- Born: May 19, 1943 Brooklyn, New York, U.S.
- Died: July 21, 2014 (aged 71) Chicago, Illinois, U.S.
- Education: University of Pittsburgh; Yale University
- Occupations: Social epidemiologist and public health researcher

= Steven Whitman =

American public health academic (1943–2014)

Steven Whitman (May 19, 1943 – July 21, 2014) was an American social epidemiologist and public health researcher.

==Early life and education==
Whitman was born on May 19, 1943, in Brooklyn, New York, where he grew up in a poor household. He received his master's degree in biometrics from the University of Pittsburgh in 1964, followed by a master's degree in biostatistics from Yale University in 1968. He went on to receive his Ph.D. in biostatistics from Yale in 1969.

==Career==
Whitman joined the faculty of Miles College in Birmingham, Alabama, after graduating from Yale. He also taught at other institutions in Birmingham, such as Holy Family Catholic High School, before joining the faculty of Chicago's Northwestern University in 1978. At Northwestern, he was a senior epidemiologist at the Center for Urban Affairs and Policy Research (since renamed the Institute for Policy Research) from 1978 to 1991. In 1991, he left the faculty of Northwestern to join the Chicago Department of Public Health as deputy commissioner and director of the epidemiology program.
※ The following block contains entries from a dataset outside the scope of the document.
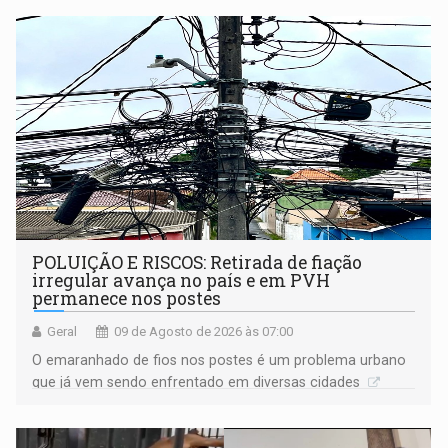
POLUIÇÃO E RISCOS: Retirada de fiação
irregular avança no país e em PVH
permanece nos postes
Geral
09 de Agosto de 2026 às 07:00
O emaranhado de fios nos postes é um problema urbano
que já vem sendo enfrentado em diversas cidades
In 2000, he was hired to found the Sinai Urban Health Institute (SUHI), at which point he left the Chicago Department of Public Health. He served the head of the SUHI from 2000 until his death.

==Research==
As head of the Chicago Department of Public Health's epidemiology program, Whitman played a major role in studying and explaining the 1995 Chicago heat wave. At the SUHI, he conducted research on racial disparities in breast cancer mortality among women in Chicago and other American cities. He also researched racial disparities in health in the United States more generally.

==Death==
Whitman died of cancer on July 21, 2014, at Rush University Medical Center in Chicago; he was 71 years old. He is survived by his wife, Nancy Kurshan and their two children, adoptive daughter Rosa Kurshan-Emmer and adoptive son Michael Kurshan-Emmer, along with his adoptive daughter, professor and writer Imani Perry (from his marriage to Theresa Perry).